Facing a shaky long-term outlook for plastic exports, Sims Recycling Solutions has invested in plastics cleanup systems in the U.S. and the Netherlands.
The global e-scrap recycling and ITAD company in June will commission a plastics sorting system in La Vergne, Tenn., near Nashville. It has already installed and started using a similar system in Eindhoven, a city in the Netherlands. Each cost about $1 million, company officials told E-Scrap News.
The investments are part of Sims Recycling Solutions’ (SRS) goal of recycling polymers from electronics while also increasing “stickiness” with OEMs, Ingrid Sinclair, global president of SRS, told investors during an event in Sydney in April. In this case, the OEM is longtime SRS partner HP.
“It’s a way to keep that loop going and deepen our relationship,” she said.
The plastic is being recycled into new HP printers.
“What’s different in this process is that we’re producing an engineered plastic,” Sinclair told investors. “So rather than this plastic going into e-wood or flower pots – some of the lower tech – it’s engineered so that this recycled plastic would go into the same fit-for-purpose as virgin plastic.”
SRS is the e-scrap branch of global scrap metals giant Sims Metal Management, a publicly traded company based in Australia. At the investors event in April, company officials also highlighted SRS’ move into decommissioning and recycling data centers.
‘Writing on the wall’ for plastics exports
China has long been a downstream market for e-plastics; however, several years ago, SRS began seeing signs there were problems shipping recovered e-plastics there, Sean Magann, SRS’ global vice president of sales and marketing, told E-Scrap News.
First, it was China’s Green Fence policy in 2013, followed by a customs crackdown in fall 2015 and finally the National Sword announcement in February 2017.
With precious metals, there’s are always going to be overseas homes for the material because of its high value, he said. “But with plastics, because it’s such a marginal – in terms of value – item, you can kind of see the writing on the wall that eventually someone is going to say, ‘You know what, we don’t want to take this stuff,'” Magann said.
Starting in 2018, China shook global recycling markets by curtailing imports of recyclables, including e-plastics.
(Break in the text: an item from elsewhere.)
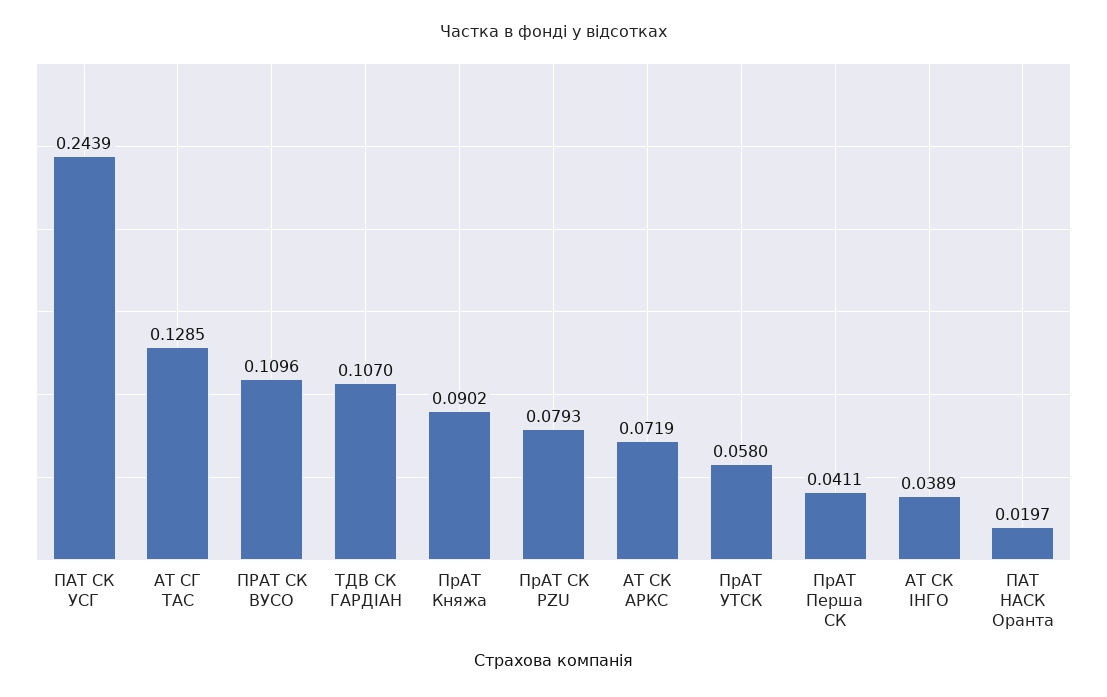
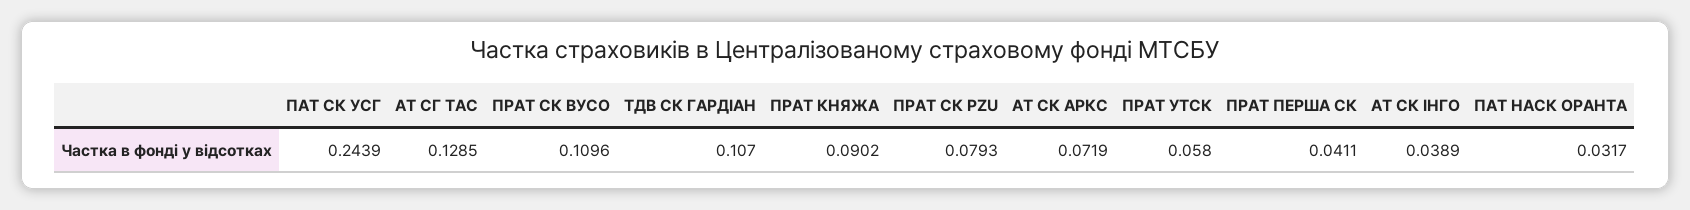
ПАТ НАСК Оранта: 0.0197 -> 0.0317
That sent more scrap materials to other Asian destinations, although a number of those countries are now clamping down on imports too.
In an interview with E-Scrap News, Jan-Hein Stiens, project manager plastics for SRS, noted that Vietnam is now closed to e-plastics. And while Malaysia is still open, SRS doesn’t see it as a longer-term solution, he said. The issue is there isn’t enough processing capacity in the region.
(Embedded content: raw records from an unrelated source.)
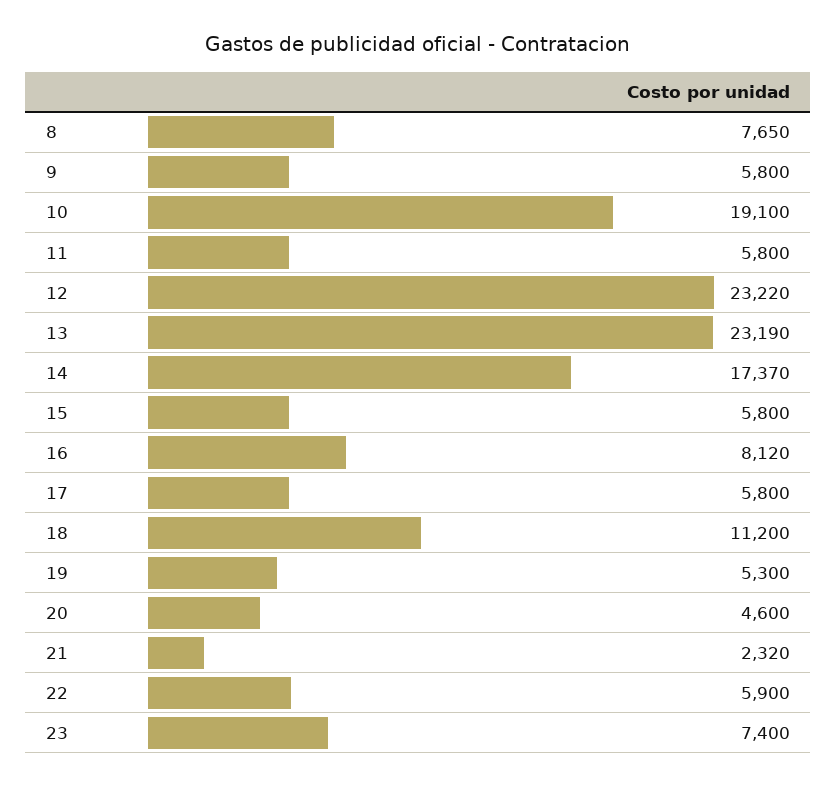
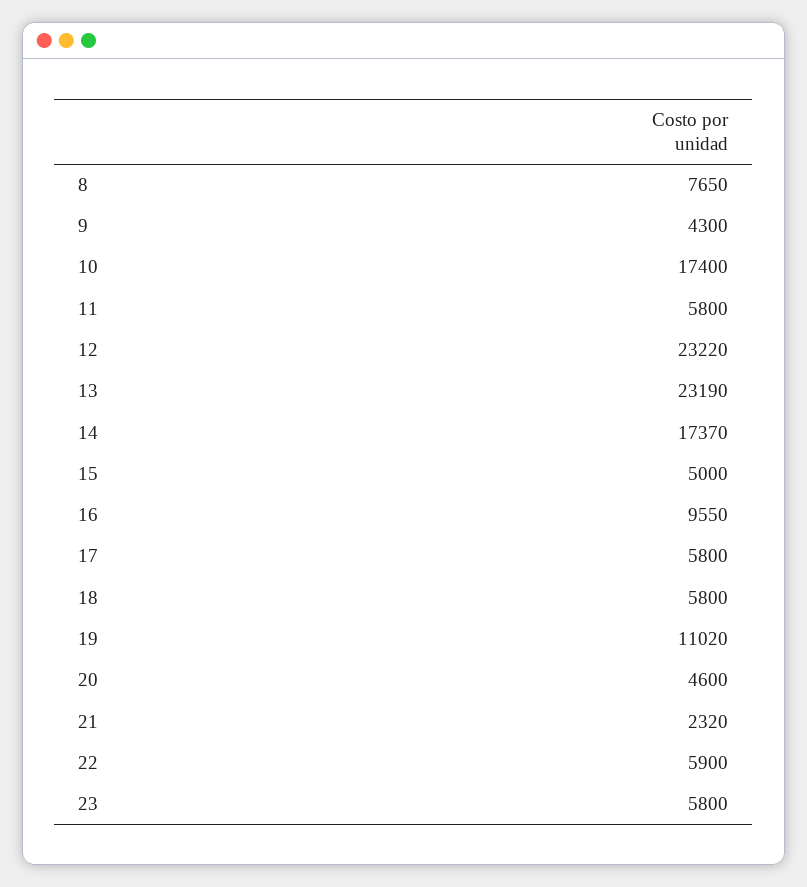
9: 5800 -> 4300
10: 19100 -> 17400
15: 5800 -> 5000
16: 8120 -> 9550
18: 11200 -> 5800
19: 5300 -> 11020
23: 7400 -> 5800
“That’s the reason we, as the Sims Group, we have our sites globally. We want to have our own position and own solution to do something with the plastics in the right way,” Stiens said. “That means 100% compliant and, if possible, with our customers.”
From printers to printers
In partnership with HP, SRS conducted trials on the best way to process e-plastics streams to sort plastics for use in new HP products. SRS published a case study recapping the collaboration.
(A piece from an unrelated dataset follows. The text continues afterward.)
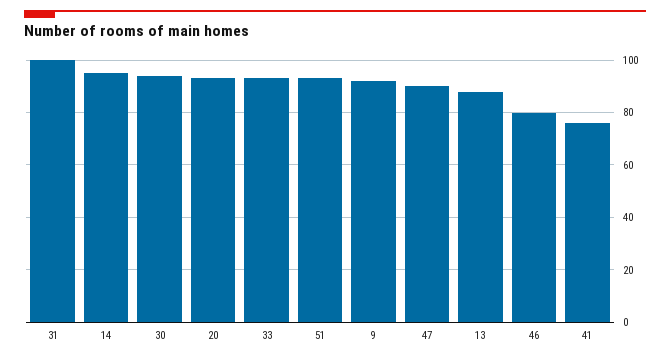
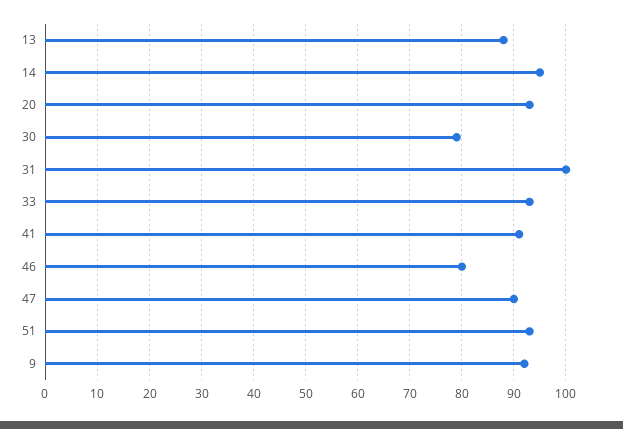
30: 95 -> 80
41: 75 -> 90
“The most economically viable solution was to collate material from HP returns and other sources, and process via mechanical shredding and separation,” according to the case study.
In the second quarter of 2017, SRS installed and brought on-line its plastics processing system at the Eindhoven facility. The Tennessee system, which is slated to come on-line in June, is similar.
In a typical stream of plastics from end-of-life electronics and electrical appliances, at least half will be polymers desired for recycling: HIPS, ABS, ABS/PC, with smaller percentages of PP and PE, Stiens explained. SRS is using its sorting systems to create a higher-value pre-concentrate mix. The sorting systems include float-sink tanks, where some polymers float and others sink. The target plastic mix is then sent to compounders, which use other technologies, including electrostatic separation and fine density separation, to further sort the plastics into distinct polymers, he said. They then compound and extrude the plastics into pellets.
The e-plastics concentrate shipped out of SRS’ La Vergne, Tenn. heads to, coincidentally, a Montreal plastics reclaimer called Lavergne. The plastics compounder provides recycled resins for use in HP products. Plastics Recycling Update, sister publication to E-Scrap News, reported earlier this month how PET bottles recovered in Haiti are being sorted and shipped to Lavergne for processing for eventual use in HP printer cartridges.
In the SRS-HP partnership, HIPS and ABS are being recycled into new printers, which carry a “Green Label” letting consumers know they have post-consumer recycled content, according to SRS’ case study.